▶ Trecho do documento

A grande novidade do dia é que troquei o detergente biodegradável por sabão de coco. Segui a recomendação de um amigo, especialista em lavar louça. Disse-me que não resseca as mãos. Ter mãos eternamente macias é um dos meus objetivos na vida. Por isso, e por meia dúzia de motivos muito mais banais, aceitei a aventura. O que não sei é se o efeito é imediato ou se precisarei aguardar até o fim da quarentena. Esqueci-me de fazer essa pergunta de suma importância.
Não
importa. Hoje, a pia da cozinha está limpa. Só não digo que está brilhando
porque ainda sou aprendiz nesse tipo de serviço. Estou adquirindo prática.
Quiçá precise dessas habilidades em algum momento do futuro. A vida muitas
vezes se parece com um turbilhão, sempre existe a possibilidade de alguma
reviravolta – para nos punir por algo que fizemos ou deixamos de fazer.
Por
exemplo, fui abrir um enlatado para o almoço. Não sei qual foi o maior
desastre, se aquela gosma engordurada na minha camiseta ou no piso da cozinha. Soltei
vários palavrões em alto e bom som. É possível que os vizinhos do andar de cima
tenham escutado. Não vai ser fácil cumprimentá-los, como se tudo estivesse bem,
quando os encontrar no corredor do prédio. Depois dessa pequena crise de destempero,
minha fama de “estranho” provavelmente aumentou.
Lá
fui eu atrás de um pano para tentar limpar o chão. Demorei uma eternidade nessa
faxina inesperada. Provavelmente fiz alguma besteira. Em algum momento
descobrirei o quê. Destruídas as chances de ter uma refeição decente, fui tomar
banho. Depois, administrei o caos. E isso quer dizer que resisti à tentação de pedir
comida pelo delivery. Improvisei. Ficar com fome não era opcional.

▶ Linhas de dados
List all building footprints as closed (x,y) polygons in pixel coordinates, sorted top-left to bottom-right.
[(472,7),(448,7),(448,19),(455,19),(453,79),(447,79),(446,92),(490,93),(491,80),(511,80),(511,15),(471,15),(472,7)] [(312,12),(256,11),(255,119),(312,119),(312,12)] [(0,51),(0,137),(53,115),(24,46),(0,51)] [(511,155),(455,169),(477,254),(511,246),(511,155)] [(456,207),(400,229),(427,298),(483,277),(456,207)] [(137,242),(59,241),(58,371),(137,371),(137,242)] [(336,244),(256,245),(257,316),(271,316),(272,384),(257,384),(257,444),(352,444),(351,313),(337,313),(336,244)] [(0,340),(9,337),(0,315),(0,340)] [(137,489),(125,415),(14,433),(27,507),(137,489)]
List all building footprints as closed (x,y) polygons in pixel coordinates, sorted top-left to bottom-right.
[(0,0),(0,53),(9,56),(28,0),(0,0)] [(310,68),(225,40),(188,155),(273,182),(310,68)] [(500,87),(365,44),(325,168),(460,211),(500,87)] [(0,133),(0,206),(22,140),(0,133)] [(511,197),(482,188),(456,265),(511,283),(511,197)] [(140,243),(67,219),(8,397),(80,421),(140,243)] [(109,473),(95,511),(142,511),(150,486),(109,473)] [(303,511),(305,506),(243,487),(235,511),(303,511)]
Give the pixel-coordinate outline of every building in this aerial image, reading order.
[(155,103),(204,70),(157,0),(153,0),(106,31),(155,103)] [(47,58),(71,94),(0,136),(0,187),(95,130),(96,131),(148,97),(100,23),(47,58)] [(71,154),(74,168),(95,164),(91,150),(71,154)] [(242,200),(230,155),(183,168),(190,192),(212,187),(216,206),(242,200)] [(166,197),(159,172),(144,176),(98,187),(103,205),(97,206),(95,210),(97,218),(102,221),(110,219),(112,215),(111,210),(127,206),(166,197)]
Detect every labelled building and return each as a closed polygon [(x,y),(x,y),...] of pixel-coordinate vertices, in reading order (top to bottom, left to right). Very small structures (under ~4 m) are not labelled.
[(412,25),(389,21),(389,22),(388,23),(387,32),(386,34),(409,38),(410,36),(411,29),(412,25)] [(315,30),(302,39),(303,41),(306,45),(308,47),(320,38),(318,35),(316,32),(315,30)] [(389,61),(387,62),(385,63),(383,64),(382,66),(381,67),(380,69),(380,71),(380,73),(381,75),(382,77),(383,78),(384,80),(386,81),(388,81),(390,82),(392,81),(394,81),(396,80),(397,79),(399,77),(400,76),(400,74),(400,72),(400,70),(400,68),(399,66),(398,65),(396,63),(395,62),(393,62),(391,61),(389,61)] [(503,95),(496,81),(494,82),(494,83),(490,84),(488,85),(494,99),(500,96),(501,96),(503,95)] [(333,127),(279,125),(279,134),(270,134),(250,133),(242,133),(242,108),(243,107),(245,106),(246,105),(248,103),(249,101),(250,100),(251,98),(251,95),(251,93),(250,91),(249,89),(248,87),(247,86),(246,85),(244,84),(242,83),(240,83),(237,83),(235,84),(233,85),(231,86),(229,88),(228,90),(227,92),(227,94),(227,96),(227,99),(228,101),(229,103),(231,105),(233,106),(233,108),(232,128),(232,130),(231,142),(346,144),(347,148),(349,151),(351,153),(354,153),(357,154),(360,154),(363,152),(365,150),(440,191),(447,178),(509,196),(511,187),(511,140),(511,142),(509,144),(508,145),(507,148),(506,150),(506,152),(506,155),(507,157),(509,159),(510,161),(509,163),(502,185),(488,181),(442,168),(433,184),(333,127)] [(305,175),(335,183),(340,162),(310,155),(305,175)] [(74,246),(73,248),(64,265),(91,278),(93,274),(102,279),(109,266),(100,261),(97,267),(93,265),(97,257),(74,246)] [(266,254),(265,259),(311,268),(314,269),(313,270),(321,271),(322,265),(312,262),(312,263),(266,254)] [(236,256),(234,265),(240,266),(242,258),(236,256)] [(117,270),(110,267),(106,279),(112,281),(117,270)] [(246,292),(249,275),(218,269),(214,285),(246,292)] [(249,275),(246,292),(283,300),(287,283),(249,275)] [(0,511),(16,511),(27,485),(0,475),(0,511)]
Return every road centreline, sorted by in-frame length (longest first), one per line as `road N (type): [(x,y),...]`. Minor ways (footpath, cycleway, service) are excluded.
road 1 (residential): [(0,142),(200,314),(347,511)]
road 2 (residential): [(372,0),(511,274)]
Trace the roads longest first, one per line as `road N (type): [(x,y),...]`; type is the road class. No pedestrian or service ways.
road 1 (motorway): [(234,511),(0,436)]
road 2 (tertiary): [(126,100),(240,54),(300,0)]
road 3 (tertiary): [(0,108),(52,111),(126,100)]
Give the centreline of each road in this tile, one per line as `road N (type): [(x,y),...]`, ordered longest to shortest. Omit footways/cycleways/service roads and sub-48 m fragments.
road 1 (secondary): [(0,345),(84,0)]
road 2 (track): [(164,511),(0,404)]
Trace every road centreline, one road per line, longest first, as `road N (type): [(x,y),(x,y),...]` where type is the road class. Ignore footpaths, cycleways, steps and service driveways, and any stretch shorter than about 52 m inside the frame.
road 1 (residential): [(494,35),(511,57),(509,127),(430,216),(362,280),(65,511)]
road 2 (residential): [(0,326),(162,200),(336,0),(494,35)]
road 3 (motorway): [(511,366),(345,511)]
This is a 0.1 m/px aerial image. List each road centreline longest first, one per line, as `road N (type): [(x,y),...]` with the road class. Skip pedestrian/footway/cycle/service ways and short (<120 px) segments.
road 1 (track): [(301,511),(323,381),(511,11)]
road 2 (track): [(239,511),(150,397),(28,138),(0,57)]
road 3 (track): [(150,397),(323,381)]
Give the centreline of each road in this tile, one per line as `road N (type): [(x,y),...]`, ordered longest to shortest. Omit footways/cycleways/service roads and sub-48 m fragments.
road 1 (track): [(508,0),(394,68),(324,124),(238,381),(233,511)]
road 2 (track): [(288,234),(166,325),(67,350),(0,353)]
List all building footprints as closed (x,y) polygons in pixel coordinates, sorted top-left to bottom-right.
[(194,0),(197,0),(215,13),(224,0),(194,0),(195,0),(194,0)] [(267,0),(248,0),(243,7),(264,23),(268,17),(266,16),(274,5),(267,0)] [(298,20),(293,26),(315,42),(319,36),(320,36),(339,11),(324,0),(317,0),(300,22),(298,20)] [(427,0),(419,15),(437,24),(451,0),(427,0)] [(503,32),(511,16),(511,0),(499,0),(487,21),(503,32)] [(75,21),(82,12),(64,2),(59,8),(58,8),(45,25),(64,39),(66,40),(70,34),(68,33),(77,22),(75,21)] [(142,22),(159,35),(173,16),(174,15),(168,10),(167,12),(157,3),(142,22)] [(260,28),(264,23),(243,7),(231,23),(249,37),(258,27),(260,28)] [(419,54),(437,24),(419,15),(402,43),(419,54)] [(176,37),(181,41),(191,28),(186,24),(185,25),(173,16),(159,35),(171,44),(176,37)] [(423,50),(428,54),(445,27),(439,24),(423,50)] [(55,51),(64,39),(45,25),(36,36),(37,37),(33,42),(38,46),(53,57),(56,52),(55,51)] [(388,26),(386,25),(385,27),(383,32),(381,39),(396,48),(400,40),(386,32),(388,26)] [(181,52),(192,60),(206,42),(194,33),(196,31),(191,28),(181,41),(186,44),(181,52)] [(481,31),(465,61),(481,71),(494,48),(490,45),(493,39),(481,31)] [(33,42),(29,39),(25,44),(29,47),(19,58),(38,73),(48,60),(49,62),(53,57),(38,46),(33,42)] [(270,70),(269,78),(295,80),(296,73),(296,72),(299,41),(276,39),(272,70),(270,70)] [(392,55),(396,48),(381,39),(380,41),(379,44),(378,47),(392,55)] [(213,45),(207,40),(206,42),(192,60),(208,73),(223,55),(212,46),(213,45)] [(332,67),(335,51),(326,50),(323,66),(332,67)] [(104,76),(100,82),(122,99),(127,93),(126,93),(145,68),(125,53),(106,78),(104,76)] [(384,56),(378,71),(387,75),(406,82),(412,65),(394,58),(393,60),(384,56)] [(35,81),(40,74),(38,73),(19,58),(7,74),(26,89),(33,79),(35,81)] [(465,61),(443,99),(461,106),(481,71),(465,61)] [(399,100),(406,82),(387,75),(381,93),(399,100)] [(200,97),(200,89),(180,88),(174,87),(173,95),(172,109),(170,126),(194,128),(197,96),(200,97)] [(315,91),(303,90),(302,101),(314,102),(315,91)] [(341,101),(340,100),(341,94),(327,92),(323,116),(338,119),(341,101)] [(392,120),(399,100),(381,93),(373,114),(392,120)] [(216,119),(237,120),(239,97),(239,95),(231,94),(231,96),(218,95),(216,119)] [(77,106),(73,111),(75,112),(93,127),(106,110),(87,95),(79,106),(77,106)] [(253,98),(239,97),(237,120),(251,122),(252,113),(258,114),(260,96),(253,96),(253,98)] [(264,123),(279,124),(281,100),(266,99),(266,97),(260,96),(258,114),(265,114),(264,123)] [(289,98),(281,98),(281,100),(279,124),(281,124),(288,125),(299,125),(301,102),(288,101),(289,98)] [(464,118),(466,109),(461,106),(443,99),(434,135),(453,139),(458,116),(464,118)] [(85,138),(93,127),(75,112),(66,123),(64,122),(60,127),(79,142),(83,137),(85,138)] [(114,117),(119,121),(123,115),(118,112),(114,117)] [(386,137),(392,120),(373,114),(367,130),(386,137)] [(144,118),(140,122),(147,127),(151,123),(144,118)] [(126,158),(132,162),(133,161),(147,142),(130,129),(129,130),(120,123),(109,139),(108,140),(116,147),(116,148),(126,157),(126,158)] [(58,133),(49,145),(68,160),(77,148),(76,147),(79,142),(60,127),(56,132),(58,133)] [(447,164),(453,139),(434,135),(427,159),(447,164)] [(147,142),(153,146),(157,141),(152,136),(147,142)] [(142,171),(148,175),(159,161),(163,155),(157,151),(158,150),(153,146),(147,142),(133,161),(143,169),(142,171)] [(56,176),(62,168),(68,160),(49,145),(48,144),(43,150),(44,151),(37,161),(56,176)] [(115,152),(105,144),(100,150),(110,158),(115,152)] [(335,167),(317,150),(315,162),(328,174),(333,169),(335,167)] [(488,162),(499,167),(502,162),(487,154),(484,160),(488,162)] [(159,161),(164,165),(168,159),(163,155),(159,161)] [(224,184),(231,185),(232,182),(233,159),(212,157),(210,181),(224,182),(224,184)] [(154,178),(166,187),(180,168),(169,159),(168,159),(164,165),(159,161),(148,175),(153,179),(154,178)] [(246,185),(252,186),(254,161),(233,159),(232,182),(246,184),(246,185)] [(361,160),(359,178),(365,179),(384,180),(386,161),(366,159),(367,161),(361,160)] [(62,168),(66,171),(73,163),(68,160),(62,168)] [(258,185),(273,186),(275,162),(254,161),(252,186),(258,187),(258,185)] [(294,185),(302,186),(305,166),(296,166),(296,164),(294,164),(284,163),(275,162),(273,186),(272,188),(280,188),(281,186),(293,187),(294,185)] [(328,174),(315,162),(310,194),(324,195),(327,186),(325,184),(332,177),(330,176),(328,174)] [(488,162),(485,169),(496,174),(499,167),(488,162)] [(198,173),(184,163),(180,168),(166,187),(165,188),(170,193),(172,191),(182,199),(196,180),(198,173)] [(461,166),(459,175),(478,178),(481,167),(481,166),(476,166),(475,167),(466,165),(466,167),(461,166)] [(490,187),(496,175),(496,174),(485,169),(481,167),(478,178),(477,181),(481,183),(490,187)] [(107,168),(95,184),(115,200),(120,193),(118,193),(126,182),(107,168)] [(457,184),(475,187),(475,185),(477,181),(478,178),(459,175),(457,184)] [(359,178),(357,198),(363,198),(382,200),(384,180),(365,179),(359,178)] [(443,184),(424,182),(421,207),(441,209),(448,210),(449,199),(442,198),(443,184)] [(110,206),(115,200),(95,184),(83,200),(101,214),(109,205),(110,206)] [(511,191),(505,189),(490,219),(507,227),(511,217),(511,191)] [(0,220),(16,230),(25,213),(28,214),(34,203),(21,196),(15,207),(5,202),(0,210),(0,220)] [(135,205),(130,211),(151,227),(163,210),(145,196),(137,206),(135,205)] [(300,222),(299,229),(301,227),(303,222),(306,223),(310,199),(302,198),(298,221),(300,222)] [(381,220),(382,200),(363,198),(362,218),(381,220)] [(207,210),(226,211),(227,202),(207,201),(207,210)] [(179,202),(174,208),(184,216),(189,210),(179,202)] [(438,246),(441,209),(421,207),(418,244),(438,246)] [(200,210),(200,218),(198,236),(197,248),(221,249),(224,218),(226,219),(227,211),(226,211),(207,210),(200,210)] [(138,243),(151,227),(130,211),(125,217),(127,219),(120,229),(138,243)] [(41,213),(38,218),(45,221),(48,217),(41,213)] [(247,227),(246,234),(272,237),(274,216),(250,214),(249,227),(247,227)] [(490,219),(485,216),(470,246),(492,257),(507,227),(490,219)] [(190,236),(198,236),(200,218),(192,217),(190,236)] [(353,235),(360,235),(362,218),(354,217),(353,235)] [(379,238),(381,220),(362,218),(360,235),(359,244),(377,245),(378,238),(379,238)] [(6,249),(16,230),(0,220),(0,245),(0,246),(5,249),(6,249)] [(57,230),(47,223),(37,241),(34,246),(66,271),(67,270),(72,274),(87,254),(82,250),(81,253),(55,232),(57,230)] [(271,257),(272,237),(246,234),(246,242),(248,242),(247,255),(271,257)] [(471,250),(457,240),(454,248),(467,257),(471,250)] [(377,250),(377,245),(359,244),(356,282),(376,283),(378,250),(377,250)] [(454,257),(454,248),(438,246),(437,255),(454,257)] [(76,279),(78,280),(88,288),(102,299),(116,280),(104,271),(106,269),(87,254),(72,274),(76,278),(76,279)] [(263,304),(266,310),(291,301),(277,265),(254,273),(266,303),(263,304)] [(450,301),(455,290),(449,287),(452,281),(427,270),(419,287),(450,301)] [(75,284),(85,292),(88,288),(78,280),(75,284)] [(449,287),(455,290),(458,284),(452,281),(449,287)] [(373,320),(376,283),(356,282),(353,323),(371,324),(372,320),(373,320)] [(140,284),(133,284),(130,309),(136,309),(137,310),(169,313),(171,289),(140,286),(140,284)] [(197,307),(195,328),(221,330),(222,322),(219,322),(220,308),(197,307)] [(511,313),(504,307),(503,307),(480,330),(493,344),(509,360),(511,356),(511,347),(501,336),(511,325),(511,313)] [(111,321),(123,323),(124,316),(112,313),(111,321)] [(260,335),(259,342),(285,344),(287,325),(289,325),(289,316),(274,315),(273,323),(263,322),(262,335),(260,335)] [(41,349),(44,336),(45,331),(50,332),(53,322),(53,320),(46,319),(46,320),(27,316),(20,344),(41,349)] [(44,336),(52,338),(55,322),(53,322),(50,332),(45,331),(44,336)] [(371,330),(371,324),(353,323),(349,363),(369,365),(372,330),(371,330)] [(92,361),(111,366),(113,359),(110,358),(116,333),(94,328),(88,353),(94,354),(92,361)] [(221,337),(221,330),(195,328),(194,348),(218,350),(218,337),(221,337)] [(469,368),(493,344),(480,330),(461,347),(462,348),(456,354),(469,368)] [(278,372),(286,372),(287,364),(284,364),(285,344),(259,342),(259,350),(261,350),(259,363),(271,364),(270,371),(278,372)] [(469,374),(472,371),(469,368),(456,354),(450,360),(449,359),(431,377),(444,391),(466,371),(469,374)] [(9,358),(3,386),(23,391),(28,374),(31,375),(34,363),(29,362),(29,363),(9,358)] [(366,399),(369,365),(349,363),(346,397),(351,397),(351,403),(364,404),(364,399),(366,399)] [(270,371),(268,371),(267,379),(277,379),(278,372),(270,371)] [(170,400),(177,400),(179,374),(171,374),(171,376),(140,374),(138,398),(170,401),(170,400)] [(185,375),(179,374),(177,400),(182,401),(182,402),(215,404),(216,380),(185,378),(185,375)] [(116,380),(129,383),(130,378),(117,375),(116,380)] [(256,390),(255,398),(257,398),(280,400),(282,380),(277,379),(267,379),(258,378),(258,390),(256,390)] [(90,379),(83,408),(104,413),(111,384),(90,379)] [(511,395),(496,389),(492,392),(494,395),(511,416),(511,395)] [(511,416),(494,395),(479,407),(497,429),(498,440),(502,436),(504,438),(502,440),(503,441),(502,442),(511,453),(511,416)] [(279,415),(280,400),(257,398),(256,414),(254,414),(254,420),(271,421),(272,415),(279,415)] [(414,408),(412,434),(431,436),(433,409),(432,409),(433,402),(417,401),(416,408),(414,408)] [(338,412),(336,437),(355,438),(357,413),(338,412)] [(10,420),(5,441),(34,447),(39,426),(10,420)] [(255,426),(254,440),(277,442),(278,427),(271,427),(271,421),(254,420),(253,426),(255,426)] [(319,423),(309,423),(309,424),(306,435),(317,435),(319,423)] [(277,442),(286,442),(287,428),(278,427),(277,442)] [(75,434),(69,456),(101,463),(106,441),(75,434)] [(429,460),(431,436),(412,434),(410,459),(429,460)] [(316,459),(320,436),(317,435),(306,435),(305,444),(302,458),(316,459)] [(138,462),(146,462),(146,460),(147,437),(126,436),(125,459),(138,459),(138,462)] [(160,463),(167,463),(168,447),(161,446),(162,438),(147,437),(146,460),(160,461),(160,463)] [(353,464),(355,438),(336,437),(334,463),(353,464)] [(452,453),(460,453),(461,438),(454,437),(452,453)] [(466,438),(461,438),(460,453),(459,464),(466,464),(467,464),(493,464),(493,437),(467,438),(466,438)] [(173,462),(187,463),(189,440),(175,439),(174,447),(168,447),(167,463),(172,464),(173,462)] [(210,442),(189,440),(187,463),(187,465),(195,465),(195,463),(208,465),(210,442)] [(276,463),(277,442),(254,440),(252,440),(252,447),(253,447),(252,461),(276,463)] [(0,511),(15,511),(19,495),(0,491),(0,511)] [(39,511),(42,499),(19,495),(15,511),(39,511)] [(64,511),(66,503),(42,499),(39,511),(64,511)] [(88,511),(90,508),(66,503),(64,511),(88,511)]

▶ Tarefas a realizar
A - Transcreva do trecho do documento tudo o que vai de "A grande novidade" até "de suma importância.".
B - No trecho do documento, liste em ordem as ações relatadas em primeira pessoa a partir da frase que começa com "Destruídas as chances de ter uma refeição decente".
C - Responda com base no trecho do documento:
(i) Quem recomendou trocar o detergente biodegradável por sabão de coco?
(ii) O que foi aberto para o almoço?
(iii) O que foi usado para tentar limpar o chão?

▶ Respostas às tarefas
A -
A grande novidade do dia é que troquei o detergente biodegradável por sabão de coco. Segui a recomendação de um amigo, especialista em lavar louça. Disse-me que não resseca as mãos. Ter mãos eternamente macias é um dos meus objetivos na vida. Por isso, e por meia dúzia de motivos muito mais banais, aceitei a aventura. O que não sei é se o efeito é imediato ou se precisarei aguardar até o fim da quarentena. Esqueci-me de fazer essa pergunta de suma importância.

B -
fui tomar banho
administrei o caos
resisti à tentação de pedir comida pelo delivery
improvisei

C -
(i) Um amigo, especialista em lavar louça.
(ii) Um enlatado.
(iii) Um pano.